BE-TEST-01 — Any code that calculates something or contains non-trivial logic (pricing, scoring, date/time math, business rules, state machines, parsers) ships with PHPUnit tests. Do not mark such a change complete without them.
  • BE-TEST-02 — Cover meaningful branches and edge cases (zero, negative, empty, boundary), not just the happy path. Keep unit tests fast and free of I/O; use functional tests for HTTP/DB integration. We do not target 100% coverage — skip trivial glue.
  • BE-TEST-03 — Build test state with Zenstruck Foundry factories (tests/Factory) and Stories (tests/Story), not hand-rolled fixtures. Name test classes *Test.php, data providers provider*, and tag with @group unit / @group integration.

Async & messaging

  • BE-ASYNC-01 — Async currently runs on RabbitMQ (OldSoundRabbitMqBundle); Symfony Messenger is not in use yet. Keep consumer/handler classes thin and framework-agnostic — put real logic in a service the consumer calls — so the planned move to Messenger is an adapter swap, not a rewrite.
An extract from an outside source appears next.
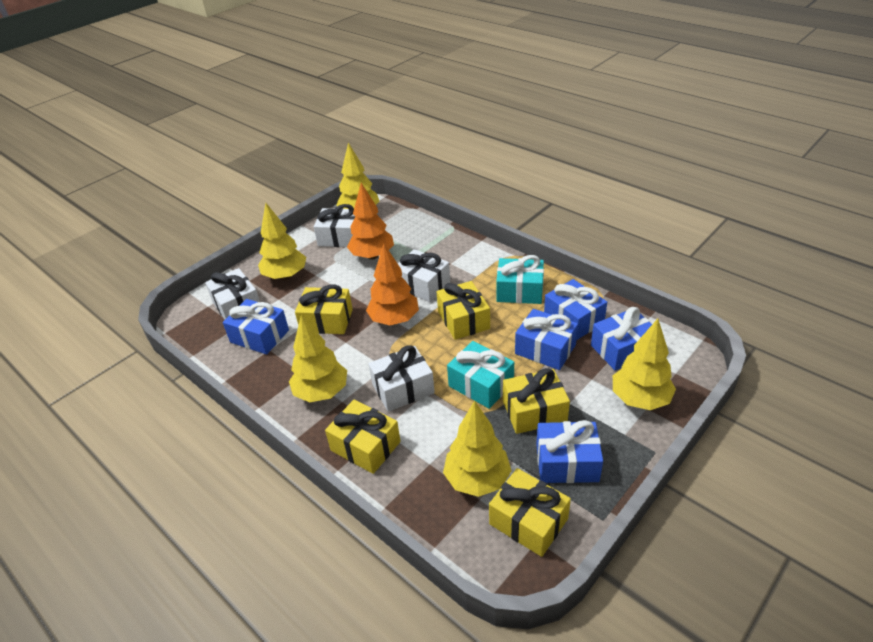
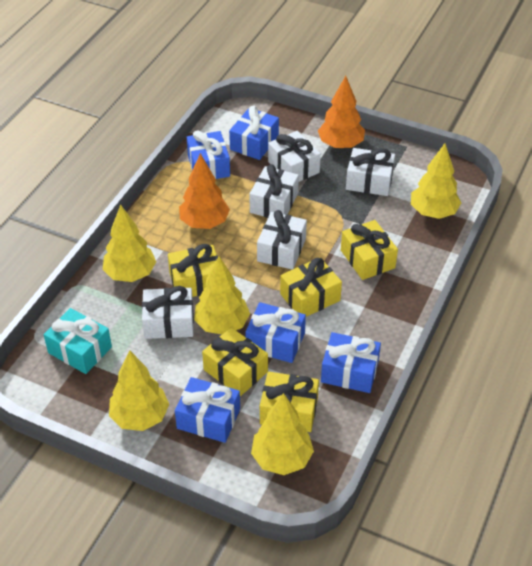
turquoise gift: [447,341,514,409] [496,255,544,304] = 2 -> [44,308,112,374] = 1
white gift: [205,268,260,319] [314,204,355,247] [369,345,435,412] [398,249,450,302] = 4 -> [142,286,194,339] [249,164,299,218] [257,210,307,270] [268,131,321,182] [346,148,395,196] = 5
Design principles & hygiene

  • BE-DESIGN-01 — Aim to comply with SOLID and the relevant PHP-FIG PSRs; follow HTTP semantics (RFC 9110), RFC 9457 Problem Details for errors, and ISO 8601 / UTC for dates. Prefer composition over inheritance; avoid premature abstraction.
  • BE-DESIGN-02Remove unnecessary comments — comment the why, not the what; delete commented-out code and generated placeholders.
  • BE-DESIGN-03 — Use early returns / guard clauses over deep nesting.
  • BE-DESIGN-04Leave it nicer than you found it: clear names, small methods, sensible shape. If a change makes a file harder to read, rethink it.
When any of these rules changes, update it here and in the backend coding standards in the same pull request, so the AI ruleset never drifts from the human docs.